Acht Monate dauert es, um bei Steiger einen OP-Termin zu bekommen. Wer Pech hat, dem wird kurzfristig abgesagt, weil der Chirurg etwas Besseres vorhat. Wenn irgendwo am anderen Ende der Welt – in Ruanda, Afghanistan, Mali oder Syrien – geschossen und gekämpft wird, sich an den Flughäfen Menschen an Ticketschaltern drängen, um wegzukommen, dann packt Steiger in seiner Villa an der Züricher Goldküste die Koffer. Er legt Versicherungsdokumente, Bankunterlagen und Testament zurecht, verabschiedet sich von Ehefrau und Tochter. Wenig später kommt er dort an, von wo die anderen abhauen. Wenn Mitarbeiter von Hilfsorganisationen, Ärzte und Diplomaten ausgeflogen werden, ist Steiger oft der Einzige, der am Airport durch die Einreisekontrolle geht.

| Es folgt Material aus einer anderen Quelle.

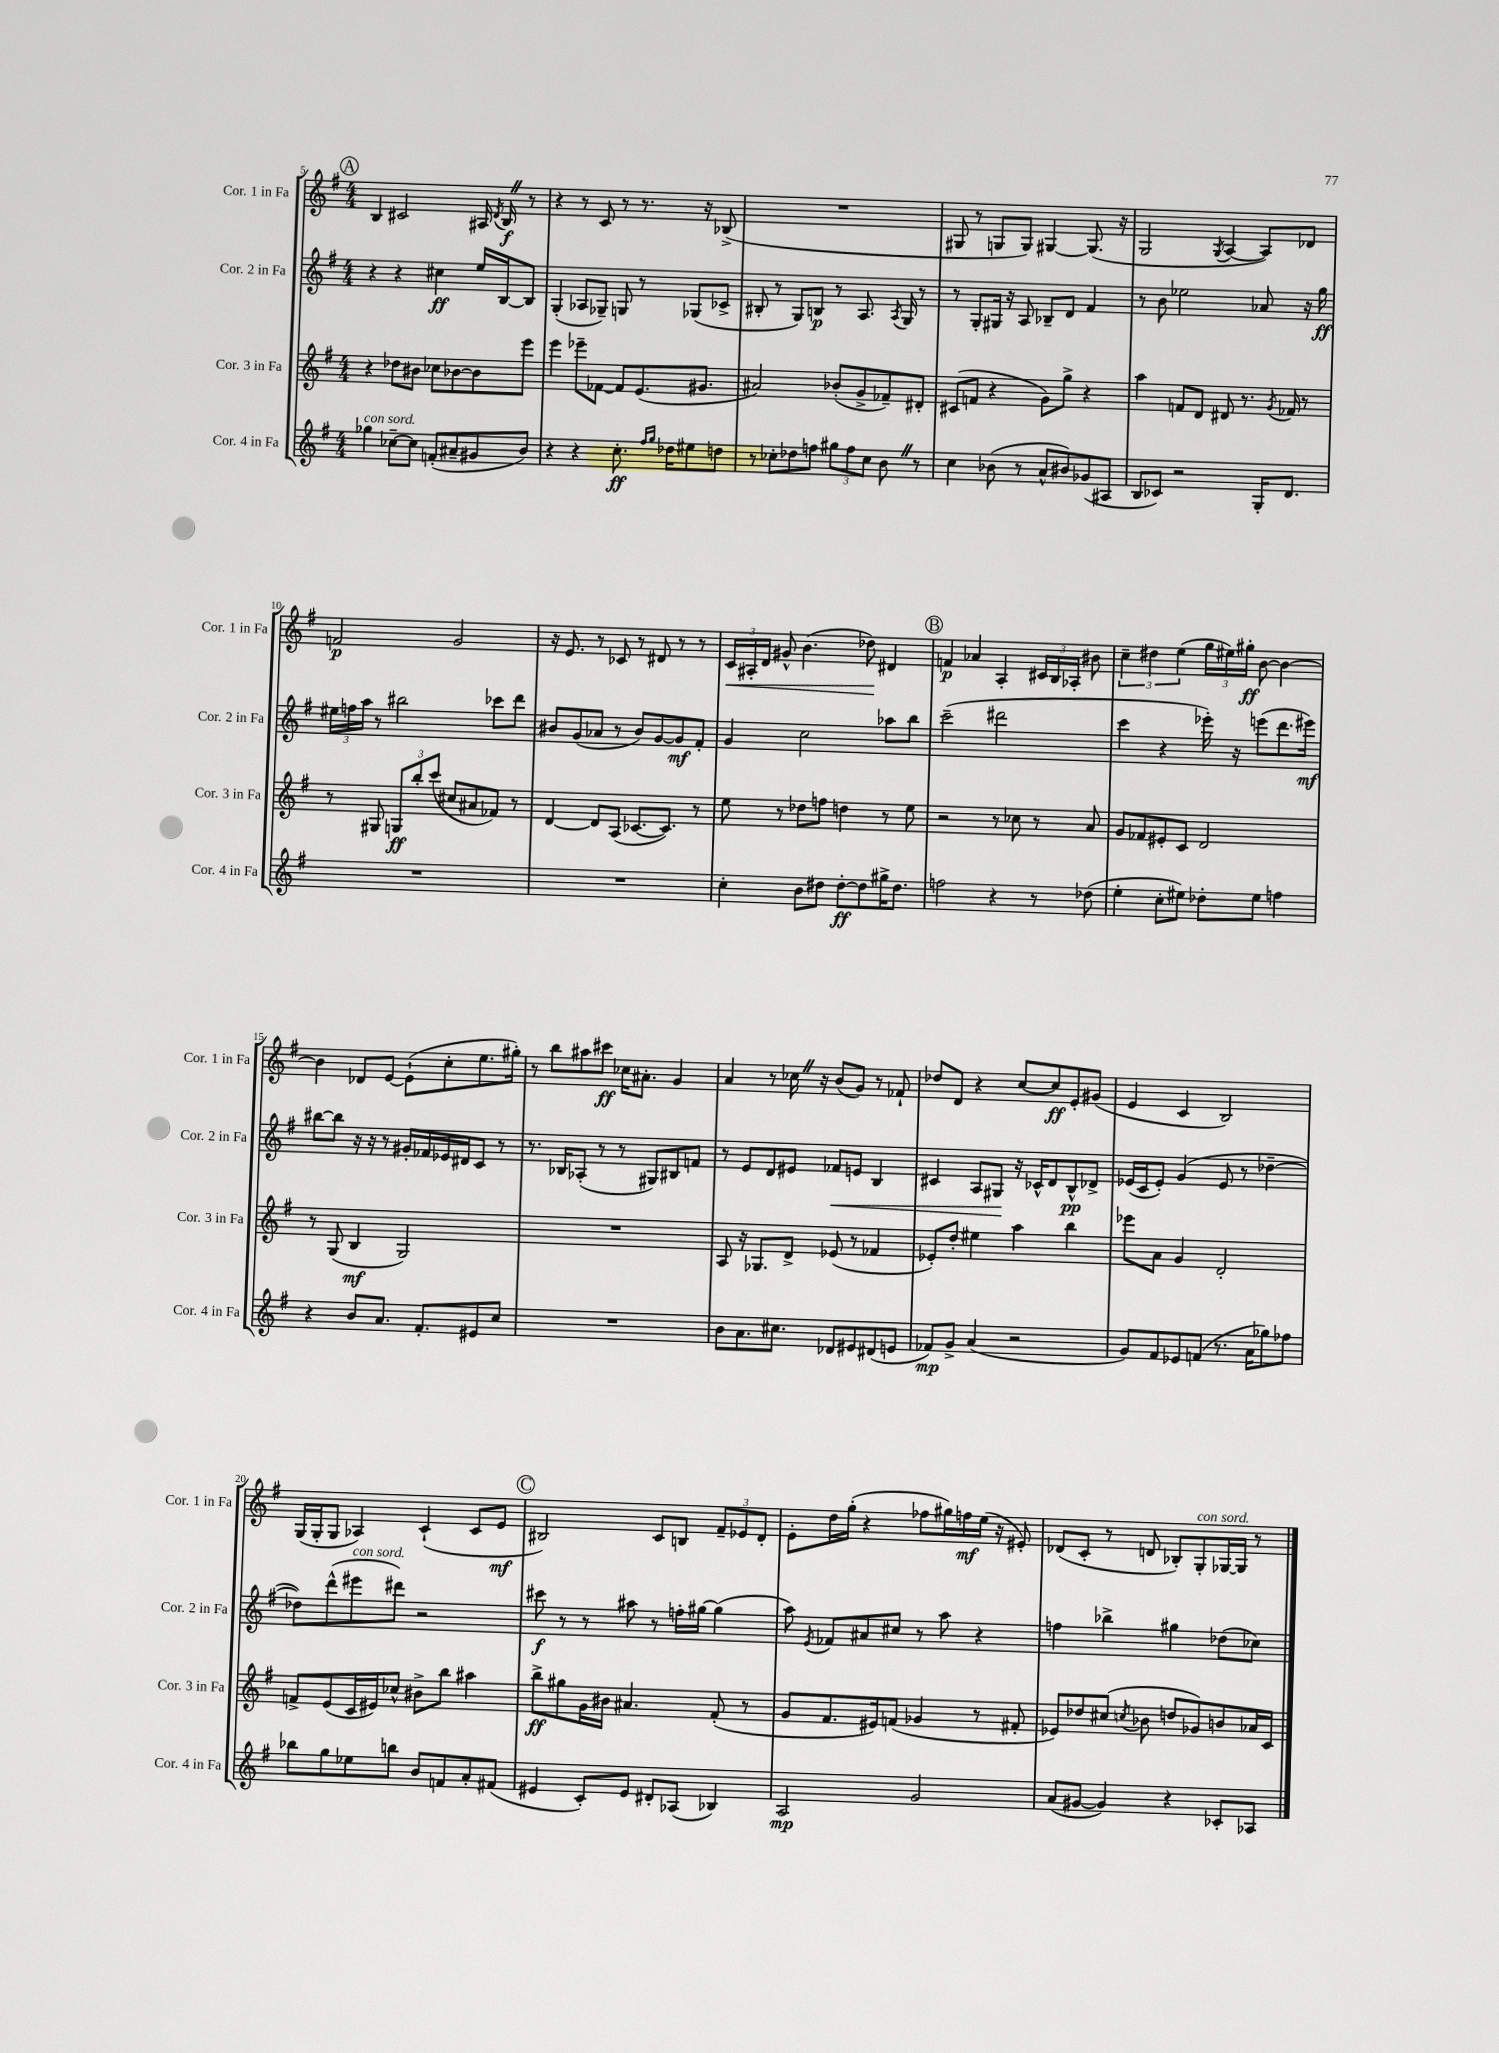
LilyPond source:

<<
\new StaffGroup <<
\new Staff = "s0" \with { instrumentName = "Cor. 1 in Fa" shortInstrumentName = "Cor. 1 in Fa" } {
    \clef treble \key g \major \numericTimeSignature \time 4/4
    \autoBeamOff \mark \markup { \circle "A" } b4 cis'2 ais16 \acciaccatura { d'8 } b16\f \once \override BreathingSign.text = \markup { \musicglyph "scripts.caesura.straight" } \breathe r8 |
    r4 r8 c'8 r8 r8. r16 bes8->( |
    R1 |
    gis8 r8 g8[ g8]) gis4~ gis8.( r16 |
    g2 \acciaccatura { g8 } a4~ a8[) des'8] |
    f'2\p g'2 |
    r16 e'8. r8 ces'8 r8 dis'8 r8 r8 |
    \tuplet 3/2 { c'16[\< ais16-. d'16] } gis'8-^ b'4.( des''8\!) dis'4 |
    \mark \markup { \circle "B" } f'4\p aes'4 a4-. \tuplet 3/2 { cis'16[ b16 aes16]-. } bis'8 |
    \tuplet 3/2 { c''4-- dis''4 e''4( } \tuplet 3/2 { g''16[ eis''16) gis''16]-.\ff } b'8~ b'4~ |
    b'4 des'8[ e'8]~ e'8[-!( c''8-. e''8. gis''16]-.) |
    r8 b''8[ ais''8 cis'''8]\ff ces''16[ ais'8.]-. g'4 |
    a'4 r8 ces''16 \once \override BreathingSign.text = \markup { \musicglyph "scripts.caesura.straight" } \breathe r16 b'8[( g'8]) r8 fes'8-! |
    des''8[ d'8] r4 c''8[~ c''8\ff e'8-. gis'8]( |
    e'4 c'4 b2) |
    g16[( g16-. g8] aes4) c'4-!( c'8[ e'8]\mf |
    \mark \markup { \circle "C" } bis2) c'8[ b8] \tuplet 3/2 { fis'8[-- ees'8 d'8]-. } |
    e'8[-. d''16 g''16]-.( r4 fes''8[ gis''16) f''16\mf e''16]( r16 eis'8-.) |
    des'8[( c'8]-. r8 d'8 bes8[-.) g8-.^\markup { \italic "con sord." } ges16~ ges16] r8 \bar "|." |
}
\new Staff = "s1" \with { instrumentName = "Cor. 2 in Fa" shortInstrumentName = "Cor. 2 in Fa" } {
    \clef treble \key g \major \numericTimeSignature \time 4/4
    \autoBeamOff \mark \markup { \circle "A" } r4 r4 cis''4\ff e''16[ b16~ b8] |
    g4-.( aes8[ ges8]--) g8 r8 ges8[( ces'8]-> |
    bis8-. r8 g8[) b8]\p r8 a8. \acciaccatura { a8 } g16 r8 |
    r8 g8[-. gis16] r16 a8 bes8[-- d'8] fis'4 |
    r8 b'8 ees''2 aes'8 r16 g''16\ff |
    \tuplet 3/2 { eis''16[ f''16 a''16] } r8 bis''2 ces'''8[ d'''8] |
    bis'8[ g'8( aes'8] r8 bis'8[) g'8~ g'8\mf fis'8]-. |
    g'4 c''2 aes''8[ b''8] |
    \mark \markup { \circle "B" } c'''2--( dis'''2 |
    c'''4 r4 ees'''16-.) r16 e'''8[( d'''8. eis'''16]\mf) |
    bis''8[~ bis''8] r16 r16 r8 gis'16[-. fes'16 ees'16 dis'16 c'8] r8 |
    r8. bes16[ aes8]-.( r8 r8 gis8[) bis8 f'8] |
    r8 e'8[ d'8 eis'8] fes'8[\< e'8] b4 |
    cis'4 a8[ gis8]\! r16 ces'16[-^ d'8 b8-^\pp des'8]-> |
    ees'16[( c'16 ees'8]-.) g'4( ees'8 r8 des''4~-- |
    des''8[) d'''8-^( eis'''8^\markup { \italic "con sord." } dis'''8]) r2 |
    \mark \markup { \circle "C" } cis'''8\f r8 r8 ais''8 r8 f''16[-. gis''16]~ gis''4( |
    a''8) \acciaccatura { e'8 } fes'8[ ais'8 cis''8] r8 a''8 r4 |
    f''4 bes''4-> gis''4 des''8[( ces''8]) \bar "|." |
}
\new Staff = "s2" \with { instrumentName = "Cor. 3 in Fa" shortInstrumentName = "Cor. 3 in Fa" } {
    \clef treble \key g \major \numericTimeSignature \time 4/4
    \autoBeamOff \mark \markup { \circle "A" } r4 des''8[ bis'8] ces''8[ bes'8~ bes'8 e'''8] |
    e'''4 ees'''8[-- fes'8]~ fes'8[ e'8.( gis'8.] |
    ais'2) bes'8[-.( g'8-> fes'8--) dis'8]-. |
    cis'8[( f'8] r4 g'8[) g''8]-> r4 |
    a''4 f'8[ d'8] dis'8 r8. \acciaccatura { g'8 } fes'16 r8 |
    r8 gis8 \tuplet 3/2 { g8[\ff b''8-. c'''8]( } cis''8[ ais'8 fes'8]) r8 |
    d'4~ d'8[ a8]( ces'8.[~ ces'8.]) r8 |
    e''8 r8 des''8[ f''8] d''4 r8 e''8 |
    \mark \markup { \circle "B" } r2 r8 ces''8 r8 a'8 |
    g'8[ fes'8 eis'8-. c'8] d'2 |
    r8 g8( b4\mf g2) |
    R1 |
    a8 r16 ges8.[ d'8]-> ees'8( r8 fes'4 |
    ees'8[-.) d''8]-. eis''4 a''4 b''4 |
    ees'''8[ a'8] g'4 d'2-. |
    f'8[-> e'8( c'16 eis'16) ces''8]-^ bis'8[-> b''8] ais''4 |
    \mark \markup { \circle "C" } b''8[->\ff gis''8 g'16 bis'16] ais'4. fis'8-.( r8 |
    g'8[ fis'8. eis'16) f'8]( ges'4 r8 fis'8-. |
    ees'8[) des''8 cis''8]( \acciaccatura { c''8 } bes'8 d''8[ ges'8) b'8 aes'16 c'16] \bar "|." |
}
\new Staff = "s3" \with { instrumentName = "Cor. 4 in Fa" shortInstrumentName = "Cor. 4 in Fa" } {
    \clef treble \key g \major \numericTimeSignature \time 4/4
    \autoBeamOff \mark \markup { \circle "A" } ges''4^\markup { \italic "con sord." } ces''8[~-- ces''8] f'8[-.( ais'8-- gis'8 b'8]) |
    r4 r4 c''8.-.\ff \grace { fis''16[ g''16] } des''16[ eis''8 d''8] |
    r8 ces''8[-. des''8 f''8] \tuplet 3/2 { gis''8[ f''8 ces''8] } b'8 \once \override BreathingSign.text = \markup { \musicglyph "scripts.caesura.straight" } \breathe r8 |
    c''4 bes'8( r8 a'8[-^ bis'8) ges'8( ais8] |
    b8[ ces'8]) r2 g16[-. d'8.] |
    R1 |
    R1 |
    c''4-. b'8[ dis''8] dis''8[~-.\ff dis''8 gis''16-> dis''8.] |
    \mark \markup { \circle "B" } f''2 r4 r8 des''8( |
    e''4-. c''8[-. eis''8]) des''8[-. eis''8] f''4 |
    r4 b'8[ a'8.] fis'8.[-. eis'8 c''8] |
    R1 |
    b'8[ a'8. cis''8.] des'8[ eis'8 dis'8( e'8] |
    fes'8[\mp) g'8]-> a'4( r2 |
    g'8[) fis'8 ees'8 f'8]( r8. a'16[ ges''8) fes''8] |
    bes''8[ g''8 ees''8 b''8] b'8[ f'8 a'8-. fis'8]( |
    \mark \markup { \circle "C" } eis'4 c'8[-.) eis'8] dis'8[-. aes8]( bes4) |
    a2\mp g'2 |
    a'8[( gis'8]~ gis'4) r4 ces'8[-. aes8] \bar "|." |
}
>>
>>
\layout { \context { \Score currentBarNumber = #5 } }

Bei so ziemlich allen großen Konflikten und Kriegen der vergangenen 25 Jahre war Steiger dabei. Drei Monate pro Jahr verbringt er in den Krisengebieten dieser Welt, ohne dass ihn einer dafür bezahlt. In Liberia operierte er 2003 nur 30 Minuten von der Front entfernt. In Schubkarren wurden ihm täglich bis zu 500 Schwerverletzte gebracht. Mit Schusswunden, abgerissenen Armen und Beinen, Verletzungen, die man in einem europäischen Krankenhaus kaum je zu Gesicht bekommt. Mit drei anderen Chirurgen arbeitete er im Schichtdienst: 18 Stunden operieren, dann sechs schlafen – unbequem, auf dem Fußboden, mit einer Matratze über sich, um sich vor Kugeln und Explosionen zu schützen. Im Sudan behandelte er 2007 unter freiem Himmel. Das Krankenhaus war zerstört. Mit dem Motor eines Jeeps betrieb er die OP-Lampe. Weil Fachpersonal fehlte, lernte er 2001 in Sierra Leone den Metzger an, den Mann hatte er kurz zuvor zusammengeflickt.